From acclaimed poet Weigl (After the Others, 1999), a deliberately turned and finely envisioned memoir, alternately
harrowing and hopeful but consistently contemplative.
In 1967 Weigl fled his decaying mill-town upbringing and rough Slavic family roots for a year’s tour of duty in Vietnam.
The experience of the war and its horrors permanently cauterized his life into an irreconcilable "Before and After." Racked by
survivor’s guilt and unmoored by his education in fragility and risk, Weigl escaped into drug use and promiscuity back home,
only to be saved by marriage and his developing literary career. Though Weigl narrates his unorthodox life’s path vividly, his
story is more deeply concerned with graver and more evanescent matters: his keenly nuanced portrait of a hardscrabble yet
resonant childhood darkened by sexual abuse (at the hands of a teenage baby-sitter) is balanced both by his attempts to
comprehend his horrific war experiences and by his efforts, years later, to return to Vietnam and immerse himself in its peacetime
culture. Initially Weigl works with Vietnamese poets, translating their work; later he tries to adopt an eight-year-old Vietnamese
orphan named Hanh.
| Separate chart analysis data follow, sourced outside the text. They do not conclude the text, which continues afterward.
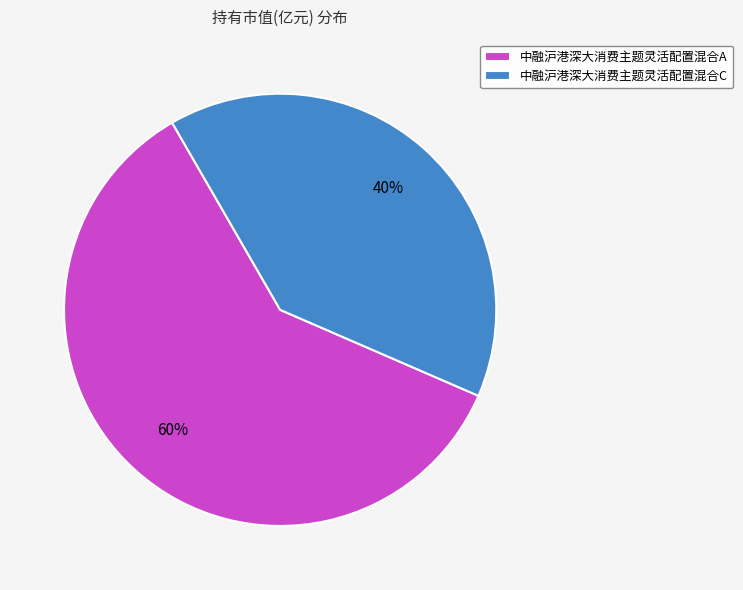

Between 中融沪港深大消费主题灵活配置混合A and 中融沪港深大消费主题灵活配置混合C, which is larger?

中融沪港深大消费主题灵活配置混合A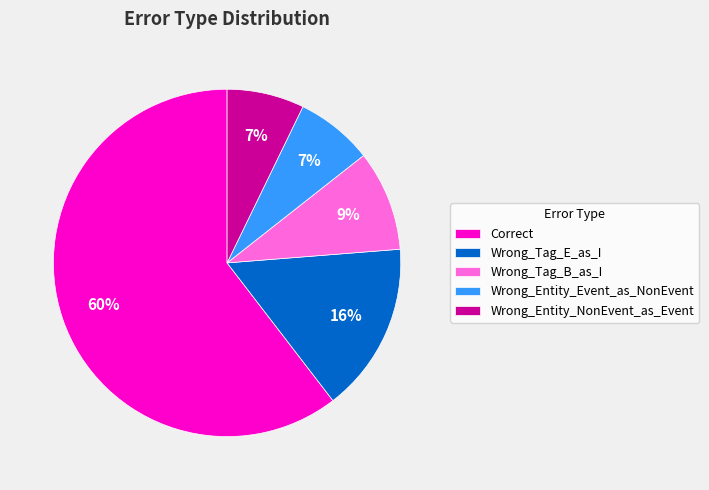

How many segments does this pie chart have?

5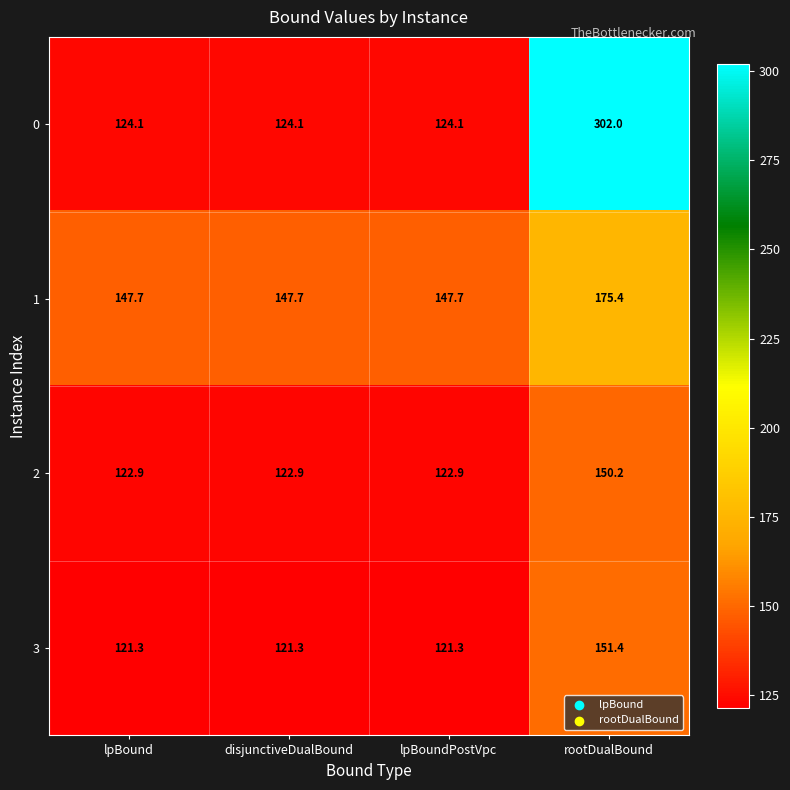

What is the sum of the 3 values at rootDualBound and lpBoundPostVpc?

272.7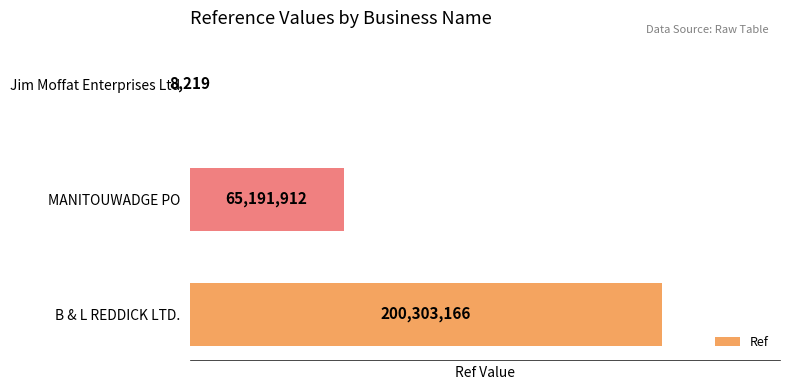

Reading bottom to top, list all the values displayed in this chart.

B & L REDDICK LTD.=200303166	MANITOUWADGE PO=65191912	Jim Moffat Enterprises Ltd=8219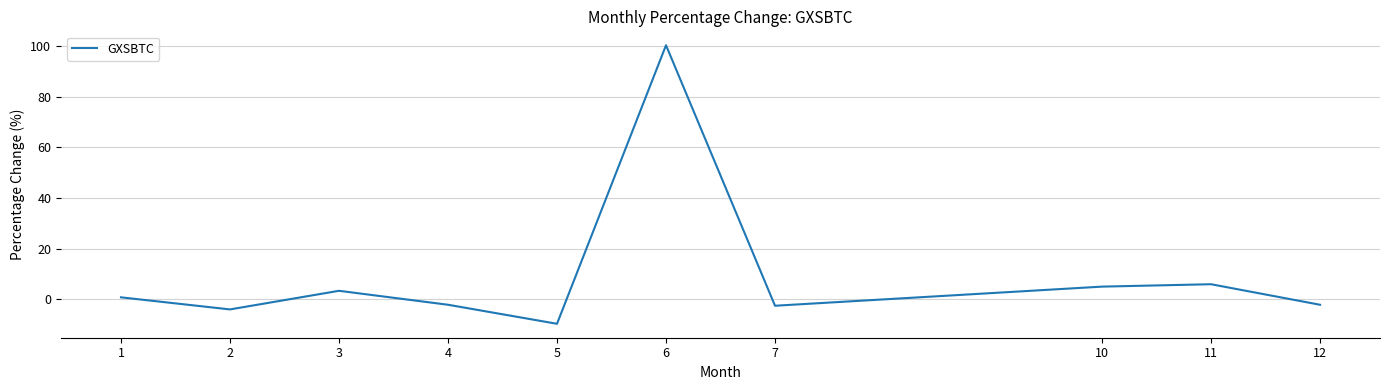

What is the change in value from 5 to 6?

+110.1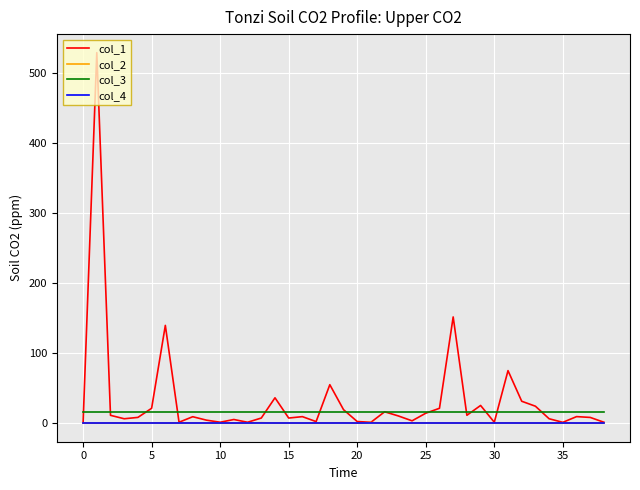

What is the maximum value shown in the chart?

528.8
This last transformative experience composes Weigl’s primary narrative, and it is a hair-raising tale in its
own right, for when Weigl arrives in Vietnam for the adoption, he comes bearing a visa with the issue dates reversed—thus
putting him in violation of Vietnamese customs and jeopardizing the legality of the adoption. This adds an air of suspense, even
when Weigl detours into his sharply unsettling recollections of his past as wrenched through the crucible of war. Ultimately, fate
intervenes, as Weigl’s respected literary friends in Vietnam secure him a new visa and the adoption goes ahead.
Weigl’s integrity and experience have produced a moving, singular, and highly readable story—while his supple prose
maintains the precise, stark imagery, crisp meter, and mordant understandings of his poetry.